Sam Altman: «La sorpresa più grande? Quando ci siamo accorti che ChatGpt funzionava veramente»

«La sorpresa più grande è stato accorgerci che ChatGpt funzionava davvero». Lo ha detto talmente serio che ha strappato una risata vera alla platea del Dreamforce a San Francisco. Il fondatore di OpenAi Sam Altman si è concesso in una lunga intervista con Marc Benioff ceo di Salesforce nella giornata di apertura di quello che è stato definito il più grande evento dedicato all’intelligenza artificiale. Altman si è raccontato spiegando che le allucinazioni, gli errori che compie il suo chatbot non sono necessariamente errori ma in futuro potrebbero diventare un nuovo modo di vedere le cose. Apparso particolarmente profetico e criptico, il giovane imprenditore ha però ribadito che nel breve periodo l’obiettivo resta quello di «avere i modelli più intelligenti, più capaci e più personalizzabili sul mercato». Rispondendo a una domanda sul suo film di fantascienza preferito ha citato ”Her” il film di Spike Jonze del 2013 quello con protagonista Joaquin Phoenix innamorato di una forma di intelligenza artificiale. «Dentro al film ci sono tante intuizioni – ha spiegato – sui modelli di interazione uomo macchina che si sono rivelate incredibilmente profetiche».

Altman parla a bassa voce dando l’impressioni di misurare ogni singola parola. Rispetto a un visionario di vecchia data come Marc Benioff che ha posto domande concrete il papà di ChatGpt ha voluto portare la discussione sui massimi sistemi evitando risposte puntuali. Fino al momento in cui si è parlato degli errori dell’Ai.

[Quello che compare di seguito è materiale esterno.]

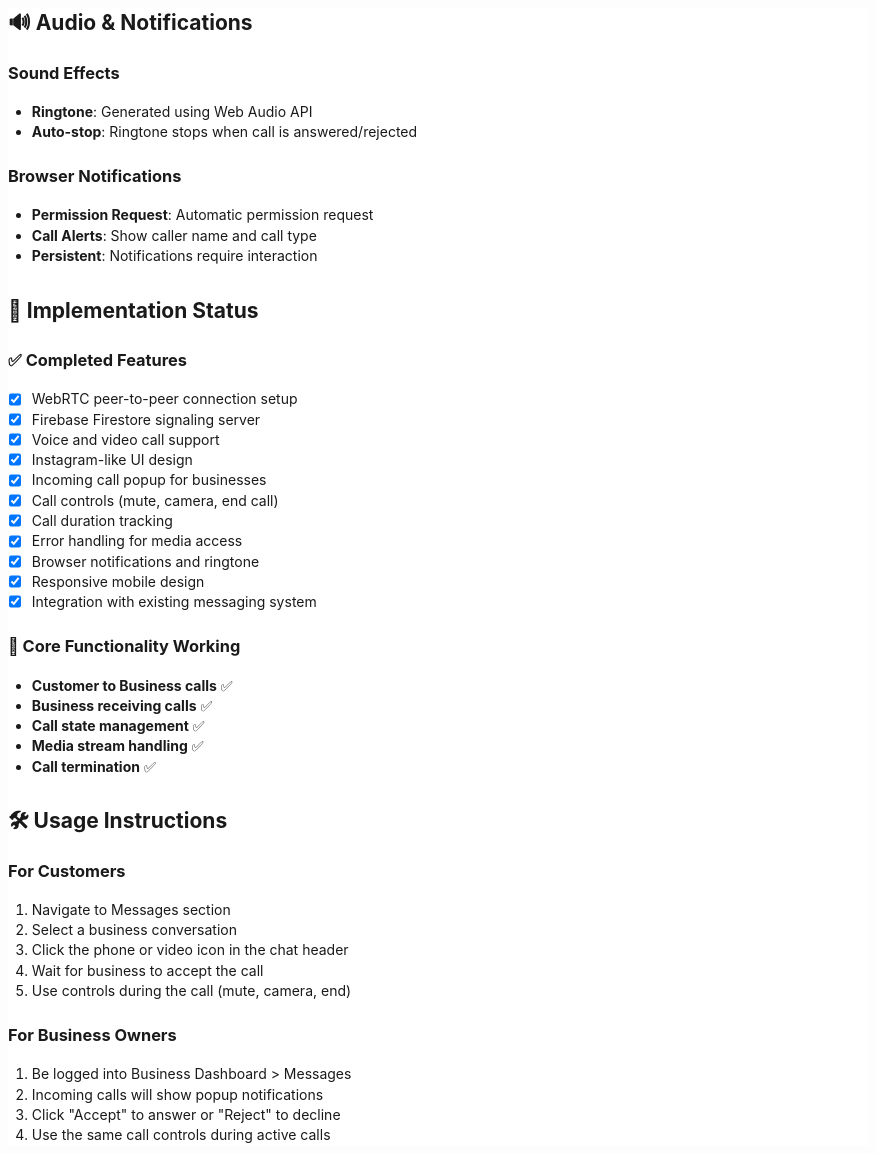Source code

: ## 🔊 Audio & Notifications

### Sound Effects
- **Ringtone**: Generated using Web Audio API
- **Auto-stop**: Ringtone stops when call is answered/rejected

### Browser Notifications
- **Permission Request**: Automatic permission request
- **Call Alerts**: Show caller name and call type
- **Persistent**: Notifications require interaction

## 🚀 Implementation Status

### ✅ Completed Features
- [x] WebRTC peer-to-peer connection setup
- [x] Firebase Firestore signaling server
- [x] Voice and video call support
- [x] Instagram-like UI design
- [x] Incoming call popup for businesses
- [x] Call controls (mute, camera, end call)
- [x] Call duration tracking
- [x] Error handling for media access
- [x] Browser notifications and ringtone
- [x] Responsive mobile design
- [x] Integration with existing messaging system

### 🎯 Core Functionality Working
- **Customer to Business calls** ✅
- **Business receiving calls** ✅
- **Call state management** ✅
- **Media stream handling** ✅
- **Call termination** ✅

## 🛠️ Usage Instructions

### For Customers
1. Navigate to Messages section
2. Select a business conversation
3. Click the phone or video icon in the chat header
4. Wait for business to accept the call
5. Use controls during the call (mute, camera, end)

### For Business Owners
1. Be logged into Business Dashboard > Messages
2. Incoming calls will show popup notifications
3. Click "Accept" to answer or "Reject" to decline
4. Use the same call controls during active calls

«Una delle cose non ovvie è che gran parte del valore di questi sistemi è fortemente correlato al fatto che hanno allucinazioni – ha sottolineato Altman -. Se vuoi cercare qualcosa in un database, abbiamo già del materiale utile per questo».
Proprio sulle allucinazioni, e quindi sugli errori, che questi modelli linguistici di grandi dimensione come ChatGpt e Bard si deve forse una della battute più folgoranti dell’intervista. Se usciamo dalla logica della puntualità diciamo quantitativa della risposta, «le allucinazioni – ha detto – sono più una caratteristica che un bug». Come dire, quando si parla di intelligenza artificiale generativa non aspettiamoci di avere risposte corrette. Questi chatbot prendono le informazioni esistenti e le presentano in un modo diverso e nuovo in base alla richiesta dell’utente e creando una prospettiva diversa. L’Ai, ha lasciato quindi intendere Altman, non è una calcolatrice. Quelli che oggi sono considerati errori potrebbero essere domani diventare suggestioni o lo spunto per nuove teorie. Come detto prima, se l’Ai avesse mai voluto cercare un profeta, oggi l’ha trovato.